Huumus — Organic Horizon Parser¶
What is the Huumus field?¶
The Huumus (huumus) field describes the organic surface horizon of a soil
profile: its type, degree of decomposition, and thickness. Each polygon in the soil
map may contain up to four soil units (separated by spaces), and each unit may
carry readings for upper and lower depth layers (separated by /).
A simple example:
th15/h5 t₂20
This encodes two soil units:
| Unit | Notation | Meaning |
|---|---|---|
| 1 (upper) | th15 |
Toorhuumus (raw humus) in the upper layer, 15 cm thick |
| 1 (lower) | h5 |
Mineral humus horizon in the lower layer, 5 cm |
| 2 | t₂20 |
Moderately decomposed peat, 20 cm thick |
The notation system¶
Organic horizon types¶
| Notation | Type | Estonian name | Description |
|---|---|---|---|
th[depth] |
Toorhuumus | Toorhuumus | Raw/mor humus. Poorly decomposed, strongly acidic. Always > 10 cm. Characteristic of conifer forests on sandy or peaty soils. |
t[degree][depth] |
Turvas | Turvas | Peat. Decomposition degree 1 (weakly), 2 (moderately), or 3 (strongly). Always > 10 cm. |
h[depth] |
Huumus | Huumus | Mineral humus horizon (mull). Rare in the dataset. |
[degree][depth] |
Kõdu | Metsakõdu | Forest litter. Decomposition degree 1–3. Thickness ≤ 10 cm. Typical of deciduous forests. |
0 |
None | Puudub | No organic surface layer. On the right side of / (lower layer), 0 means humus with zero thickness — see worked examples. |
Decomposition degree¶
For peat (turvas) and forest litter (metsakõdu), the degree of organic matter decomposition is encoded as a subscript digit:
| Subscript | ASCII | Degree | Description |
|---|---|---|---|
| ₁ | 1 | I (weakly decomposed) | Fibric — plant structures still recognisable |
| ₂ | 2 | II (moderately decomposed) | Hemic — partially broken down |
| ₃ | 3 | III (strongly decomposed) | Sapric — highly humified, amorphous |
Depth notation¶
Depth is recorded in centimetres as a single value or a range:
| Notation | Meaning |
|---|---|
th15 |
Toorhuumus, 15 cm thick |
th15-25 |
Toorhuumus, 15 to 25 cm thick |
2₁ |
Forest litter, degree 1, 2 cm thick |
Depth represents the thickness of the horizon, not depth below the surface.

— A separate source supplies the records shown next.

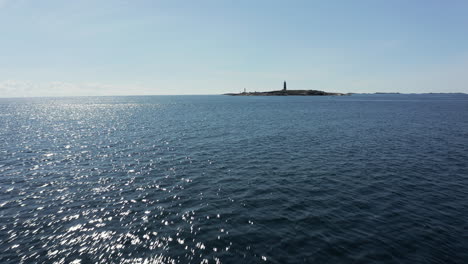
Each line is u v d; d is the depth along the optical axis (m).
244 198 18.16
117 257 12.04
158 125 56.41
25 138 42.06
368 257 11.57
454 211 15.74
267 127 51.84
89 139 40.66
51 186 20.84
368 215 15.36
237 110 99.00
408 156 28.70
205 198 18.28
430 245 12.34
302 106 120.94
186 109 108.50
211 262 11.46
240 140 38.56
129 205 17.34
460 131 45.12
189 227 14.40
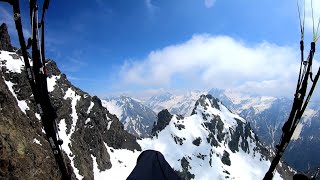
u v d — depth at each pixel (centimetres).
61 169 452
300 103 480
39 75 427
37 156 9375
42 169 9131
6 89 12150
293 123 483
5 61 15650
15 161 8050
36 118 13150
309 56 483
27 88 14562
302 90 480
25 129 10512
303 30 493
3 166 7638
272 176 497
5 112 10025
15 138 9094
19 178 7862
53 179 9344
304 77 482
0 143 7875
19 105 13088
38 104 430
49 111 436
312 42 481
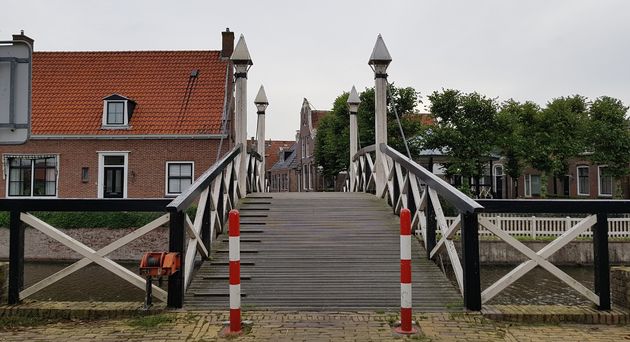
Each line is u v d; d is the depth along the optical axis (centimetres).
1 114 413
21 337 437
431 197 637
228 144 2030
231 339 421
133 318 494
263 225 782
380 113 987
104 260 528
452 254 566
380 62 982
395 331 439
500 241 1608
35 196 1983
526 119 2209
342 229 763
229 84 2166
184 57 2266
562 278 505
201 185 602
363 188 1205
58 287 1164
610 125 2139
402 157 805
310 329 446
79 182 1977
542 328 457
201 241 621
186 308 514
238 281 443
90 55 2277
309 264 634
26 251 1728
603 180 2591
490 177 2867
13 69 413
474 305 501
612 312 484
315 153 3077
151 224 529
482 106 2008
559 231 1633
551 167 2139
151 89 2147
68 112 2053
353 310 505
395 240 719
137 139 1984
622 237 1625
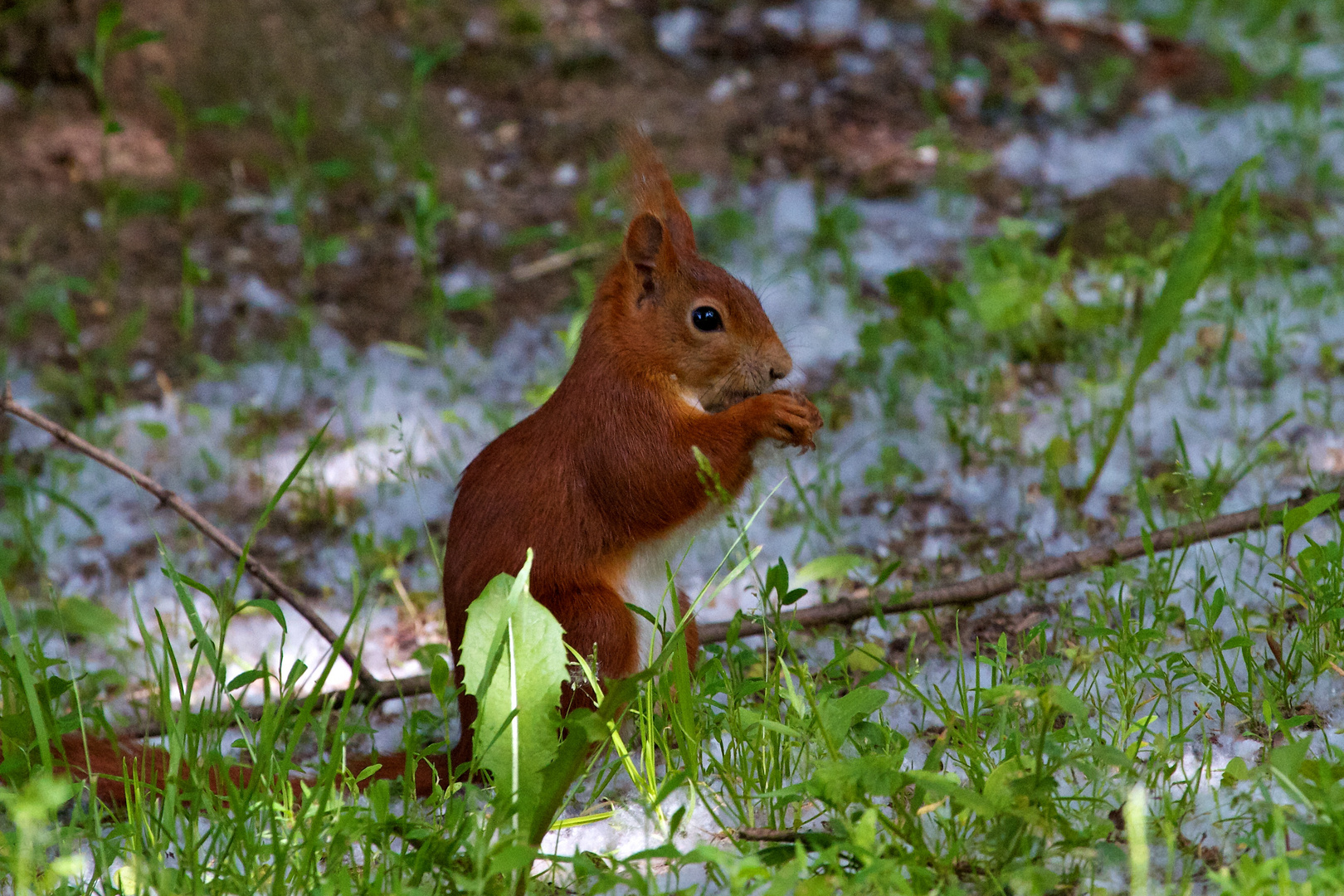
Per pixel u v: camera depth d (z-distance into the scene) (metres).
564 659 5.09
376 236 13.38
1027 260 10.44
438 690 5.37
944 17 15.94
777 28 16.42
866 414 10.25
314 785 5.56
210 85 13.65
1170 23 16.72
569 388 6.56
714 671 6.12
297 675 5.57
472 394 11.21
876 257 12.88
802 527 8.95
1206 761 5.41
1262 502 8.23
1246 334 10.41
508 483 6.41
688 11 16.69
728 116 15.16
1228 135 14.26
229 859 4.88
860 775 4.79
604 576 6.38
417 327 12.23
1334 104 14.93
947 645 7.16
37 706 5.25
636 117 15.01
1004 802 4.70
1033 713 5.85
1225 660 6.41
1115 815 5.17
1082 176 13.88
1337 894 4.20
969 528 8.71
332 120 14.09
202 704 5.66
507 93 15.27
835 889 4.70
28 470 10.39
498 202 13.89
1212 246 8.15
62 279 12.00
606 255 7.19
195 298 12.35
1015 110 15.14
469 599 6.34
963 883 4.79
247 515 9.82
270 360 11.75
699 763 5.61
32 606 8.76
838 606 7.37
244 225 13.19
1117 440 9.36
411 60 15.18
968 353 10.64
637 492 6.33
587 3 16.55
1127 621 6.04
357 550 8.84
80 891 4.92
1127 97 15.36
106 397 10.95
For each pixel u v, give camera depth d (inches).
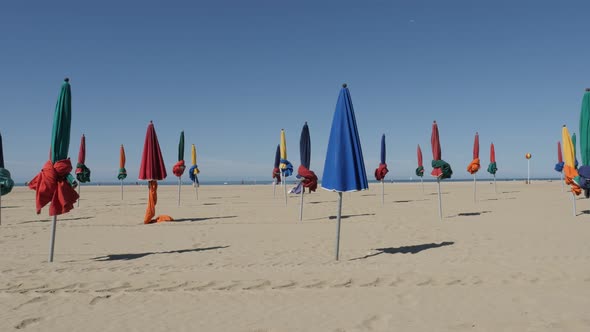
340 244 329.7
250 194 1233.4
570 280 204.4
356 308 168.1
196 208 700.0
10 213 631.2
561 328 142.8
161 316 162.1
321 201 861.8
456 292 188.1
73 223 489.1
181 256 283.9
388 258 270.5
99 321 157.4
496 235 357.7
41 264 257.4
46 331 147.7
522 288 192.4
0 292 194.9
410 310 164.6
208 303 177.6
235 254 289.9
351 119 263.3
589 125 452.8
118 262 263.9
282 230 414.6
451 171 500.4
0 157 442.3
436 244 321.1
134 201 907.4
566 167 497.7
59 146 264.1
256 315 161.8
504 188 1476.4
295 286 201.6
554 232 368.2
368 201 847.1
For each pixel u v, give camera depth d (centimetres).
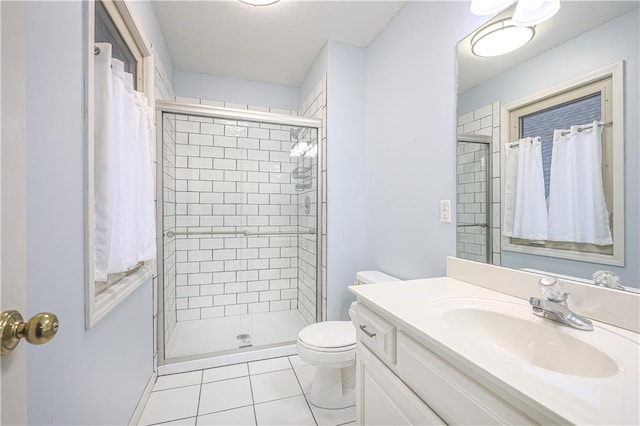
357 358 115
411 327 81
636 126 79
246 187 273
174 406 155
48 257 69
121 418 120
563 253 96
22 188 46
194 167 257
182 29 203
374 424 102
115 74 108
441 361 72
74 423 81
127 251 116
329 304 220
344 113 223
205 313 267
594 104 88
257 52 234
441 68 151
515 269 111
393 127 192
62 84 76
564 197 96
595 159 88
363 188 229
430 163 159
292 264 288
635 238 79
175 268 245
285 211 278
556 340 79
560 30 97
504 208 117
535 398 49
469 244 134
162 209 193
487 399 59
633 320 77
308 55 239
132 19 130
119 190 108
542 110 103
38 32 67
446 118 148
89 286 88
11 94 44
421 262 166
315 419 146
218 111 208
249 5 178
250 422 144
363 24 198
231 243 274
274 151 274
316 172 236
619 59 82
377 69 211
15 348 45
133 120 123
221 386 174
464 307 97
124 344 124
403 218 182
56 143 73
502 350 87
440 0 151
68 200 78
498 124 120
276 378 184
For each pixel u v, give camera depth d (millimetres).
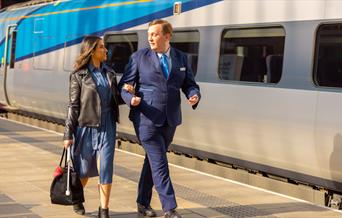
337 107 6570
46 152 9445
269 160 7621
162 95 5316
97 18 11352
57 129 13375
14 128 12547
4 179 7312
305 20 7043
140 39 9969
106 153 5273
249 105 7781
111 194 6664
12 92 15578
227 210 6121
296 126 7086
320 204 6984
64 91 12672
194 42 8844
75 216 5645
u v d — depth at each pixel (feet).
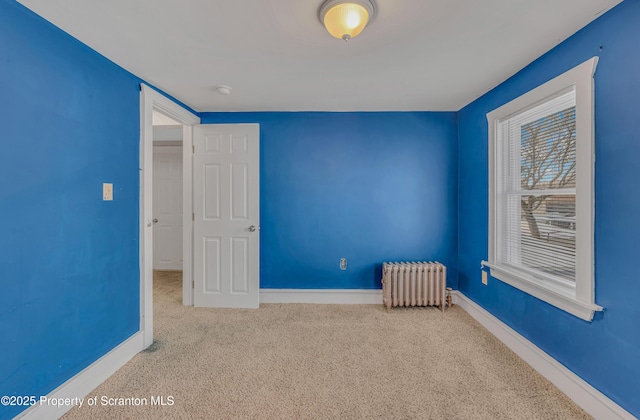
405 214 10.37
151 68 6.68
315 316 9.20
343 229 10.41
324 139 10.32
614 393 4.62
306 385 5.79
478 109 8.87
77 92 5.45
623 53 4.43
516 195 7.41
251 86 7.86
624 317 4.46
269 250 10.45
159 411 5.08
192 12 4.61
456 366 6.43
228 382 5.88
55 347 5.01
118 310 6.50
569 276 5.75
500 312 7.74
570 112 5.67
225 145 10.00
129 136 6.86
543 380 5.92
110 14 4.65
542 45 5.73
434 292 9.52
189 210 10.24
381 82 7.61
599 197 4.86
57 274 5.06
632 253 4.36
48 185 4.90
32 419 4.54
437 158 10.30
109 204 6.25
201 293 10.07
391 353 6.97
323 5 4.43
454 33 5.27
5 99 4.24
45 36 4.81
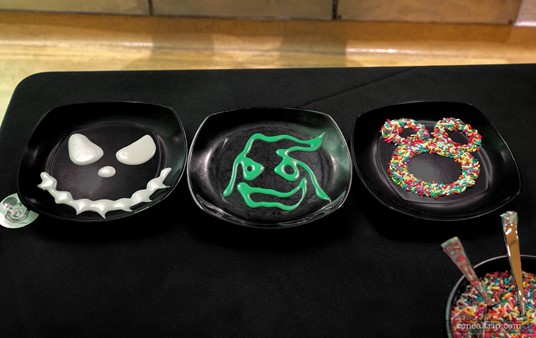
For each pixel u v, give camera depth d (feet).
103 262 2.96
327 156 3.40
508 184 3.20
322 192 3.22
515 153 3.53
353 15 6.50
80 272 2.92
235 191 3.22
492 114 3.77
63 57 6.52
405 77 4.00
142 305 2.80
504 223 2.65
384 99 3.84
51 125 3.50
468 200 3.22
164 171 3.32
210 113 3.73
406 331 2.70
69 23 6.56
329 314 2.77
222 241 3.05
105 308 2.78
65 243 3.03
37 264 2.94
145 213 3.11
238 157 3.39
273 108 3.52
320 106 3.79
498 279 2.69
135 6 6.43
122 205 3.15
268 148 3.43
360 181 3.16
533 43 6.58
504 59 6.56
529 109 3.81
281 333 2.70
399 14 6.46
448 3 6.31
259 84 3.93
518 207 3.20
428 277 2.90
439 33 6.59
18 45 6.59
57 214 3.07
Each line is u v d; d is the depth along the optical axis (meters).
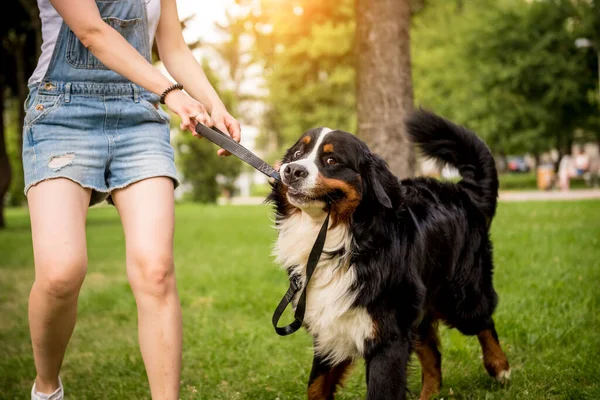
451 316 3.70
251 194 41.59
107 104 2.63
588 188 26.92
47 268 2.44
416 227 3.18
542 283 5.78
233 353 4.55
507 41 27.70
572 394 3.43
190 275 7.70
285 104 32.84
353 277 2.93
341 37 23.95
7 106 23.44
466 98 28.48
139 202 2.62
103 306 6.41
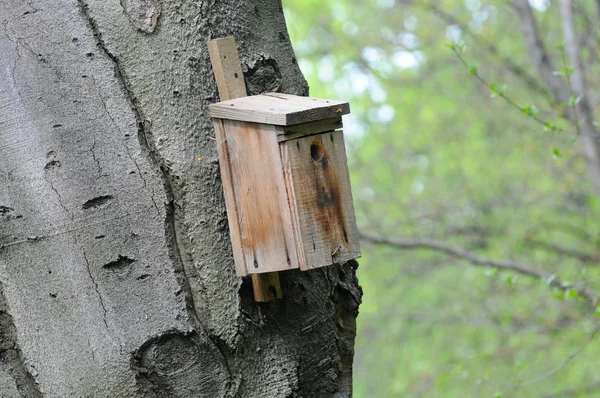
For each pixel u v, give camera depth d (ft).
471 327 58.85
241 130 18.08
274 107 17.74
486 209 57.77
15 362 18.08
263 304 18.89
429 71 63.98
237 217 18.38
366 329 64.95
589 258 51.96
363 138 68.85
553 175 55.88
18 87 18.22
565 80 50.55
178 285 17.98
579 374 53.83
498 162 60.29
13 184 18.11
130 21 18.76
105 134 18.17
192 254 18.31
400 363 65.16
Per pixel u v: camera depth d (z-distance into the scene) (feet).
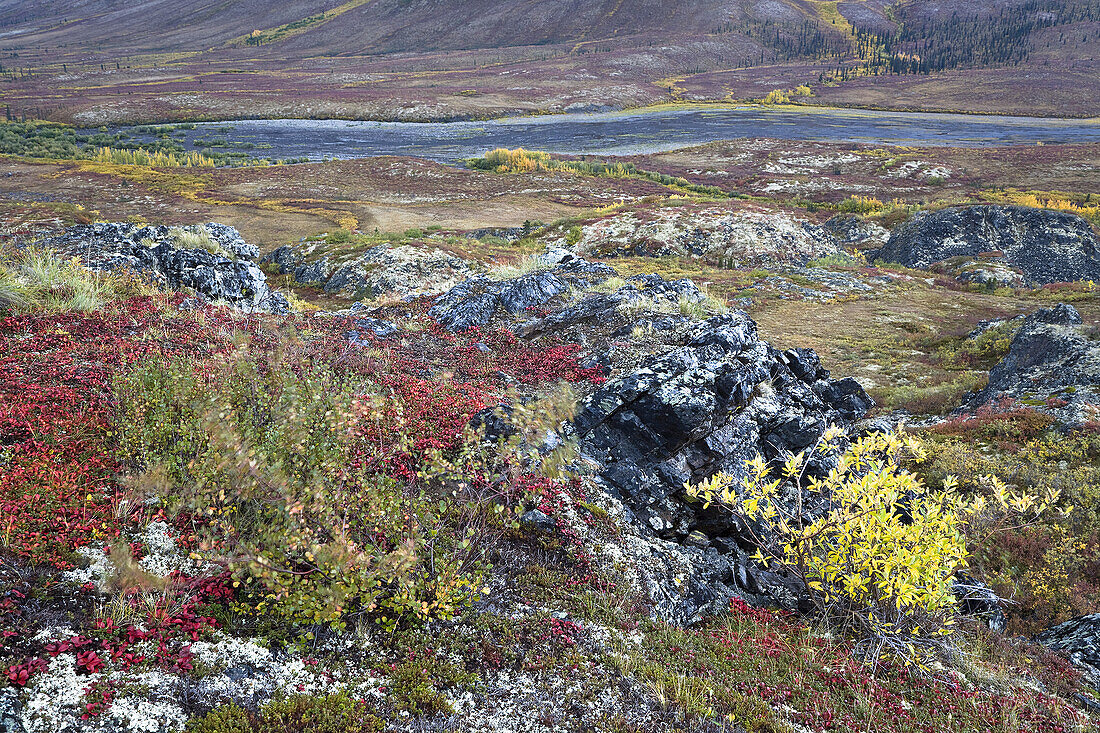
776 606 29.22
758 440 38.88
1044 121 615.57
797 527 33.91
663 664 21.49
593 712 18.51
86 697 15.28
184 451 24.12
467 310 61.82
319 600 19.44
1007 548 40.45
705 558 30.86
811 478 29.27
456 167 362.94
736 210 219.41
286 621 19.19
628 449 34.73
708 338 43.96
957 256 189.37
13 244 61.62
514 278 71.97
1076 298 136.26
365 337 52.44
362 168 341.00
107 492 22.81
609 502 31.04
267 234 206.80
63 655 16.06
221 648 17.67
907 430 61.31
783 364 45.39
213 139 464.65
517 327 57.00
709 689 20.22
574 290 66.54
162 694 15.94
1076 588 36.65
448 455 29.81
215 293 68.23
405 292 127.34
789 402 42.29
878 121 611.47
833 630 26.55
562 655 20.48
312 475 22.29
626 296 57.93
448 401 35.88
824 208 295.48
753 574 30.91
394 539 22.27
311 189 295.48
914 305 136.26
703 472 35.96
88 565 19.42
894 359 98.48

/: upper / lower depth layers¶
A / within a soil unit separates the upper depth layer (left) from the
lower depth layer (right):
th15/h5
Left of /: toorhuumus 15 cm (upper layer in the soil profile)
Right of /: mineral humus 5 cm (lower layer below)
When only one value is given (no /), it applies to the whole organic horizon.
/: agricultural-vs-forest convention (legacy)¶
A slash surrounded by spaces (/) is the legacy paper-map convention
distinguishing agricultural from forest land within the same polygon:
25-28 / th20-30
The parser detects this pattern during preprocessing (before space-splitting)
and flags the resulting unit with h_is_agri_forest = True. Inside the unit,
the rejoined expression 25-28/th20-30 is then processed via the normal /
depth-layer logic with the flag set. Values with h_depth_total > 40 cm are
also flagged for manual review — they may indicate legacy agri/forest uses of
the / convention (per Alar's guidance).
Multiple layers within a unit¶
Within one depth layer, individual organic sub-layers are joined by +:
5₁+3₂
This means: litter layer 1 (5 cm, degree 1) stacked above litter layer 2 (3 cm, degree 2). In the output columns, litter layers are ordered bottom-to-top: O1 is the lowest/most decomposed layer, O3 the highest/freshest layer.
Brackets¶
Parentheses ( ) around a unit or sub-formula mark a locally variable or uncertain
layer. The brackets are stripped before parsing.
Output fields¶
The parser returns ~96 columns per soil polygon row. Fields indexed 1–4 correspond to the up to four soil units present in the polygon.
Quality and provenance¶
| Field | Type | Description |
|---|---|---|
n_siffers |
int | Number of space-separated soil units in this polygon (0–4) |
parse_ok_h |
bool | True if every token in all units was recognised |
parse_error |
str | Semicolon-separated list of unrecognised tokens; empty on success |
Backward-compatible per-unit fields (×4)¶
Preserved from the previous parser version. These pool all depth layers together to give a single dominant type and depth envelope per unit.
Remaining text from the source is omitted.